--- CONSIGNES À SUIVRE ---
• 1. Répondez à ces questions sur l'extrait consacré à Louis XVIII :
(a) Dans quelle ville Gustave IV donnait-il rendez-vous à Louis XVIII ?
(b) Où l'armée russe venait-elle de subir une sanglante défaite ?
(c) À quelle date la paix fut-elle signée entre Alexandre et Napoléon ?
• 2. Dans l'extrait consacré à Louis XVIII, recopiez le passage qui commence à "Cette proposition tourna" et se termine à "Alexandre et Napoléon.", en remplaçant "Carlscrone" par "Stockholm".
• 3. Réécrivez sous forme de liste le paragraphe de l'extrait consacré à Louis XVIII qui commence par "Cette proposition tourna la tête", en gardant ses faits principaux.

--- TEXTE À LIRE ---
▬▬▬
Cette proposition tourna la tête à Louis XVIII. Il y avait donc en Europe un monarque qui consentait à se servir de l’influence que, quoique exilé, le chef des Bourbons tirait de ses imprescriptibles droits. Il se prépara à partir pour Carlscrone, un des ports suédois sur la Baltique, où Gustave IV lui donnait rendez-vous. Mais, soudain, tout lut remis en question. L’armée russe venait de subir une sanglante défaite à Friedland, plus décisive celle-là que la défaite d’Eylau. Louis XVIII différa son départ. Toutefois il envoya à Carlscrone M. de Blacas, afin de s’informer si Gustave IV persévérait dans ses desseins. M. de Blacas quitta Mitau au mois de juillet, gagna Riga, où il s’embarqua pour Carlscrone. En arrivant dans cette ville, il y apprit une nouvelle autrement grave que les précédentes : le 8 juillet, la paix avait été signée entre Alexandre et Napoléon.
▬▬▬
--- DONNÉES FOURNIES ---
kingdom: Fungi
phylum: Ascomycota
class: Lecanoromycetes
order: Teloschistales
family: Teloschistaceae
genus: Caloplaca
▬▬▬
--- RÉPONSES AUX CONSIGNES ---
• 1.
(a) À Carlscrone, un des ports suédois sur la Baltique.
(b) À Friedland.
(c) Le 8 juillet.

• 2.
Cette proposition tourna la tête à Louis XVIII. Il y avait donc en Europe un monarque qui consentait à se servir de l’influence que, quoique exilé, le chef des Bourbons tirait de ses imprescriptibles droits. Il se prépara à partir pour Stockholm, un des ports suédois sur la Baltique, où Gustave IV lui donnait rendez-vous. Mais, soudain, tout lut remis en question. L’armée russe venait de subir une sanglante défaite à Friedland, plus décisive celle-là que la défaite d’Eylau. Louis XVIII différa son départ. Toutefois il envoya à Stockholm M. de Blacas, afin de s’informer si Gustave IV persévérait dans ses desseins. M. de Blacas quitta Mitau au mois de juillet, gagna Riga, où il s’embarqua pour Stockholm. En arrivant dans cette ville, il y apprit une nouvelle autrement grave que les précédentes : le 8 juillet, la paix avait été signée entre Alexandre et Napoléon.

• 3.
- Séduit par la proposition, Louis XVIII se prépare à rejoindre Gustave IV à Carlscrone, port suédois sur la Baltique.
- La sanglante défaite russe à Friedland, plus décisive que celle d'Eylau, le pousse à différer son départ.
- Il envoie M. de Blacas à Carlscrone pour savoir si Gustave IV persévère dans ses desseins.
- M. de Blacas quitte Mitau en juillet et gagne Riga, où il s'embarque pour Carlscrone.
- À son arrivée, il apprend que la paix a été signée le 8 juillet entre Alexandre et Napoléon.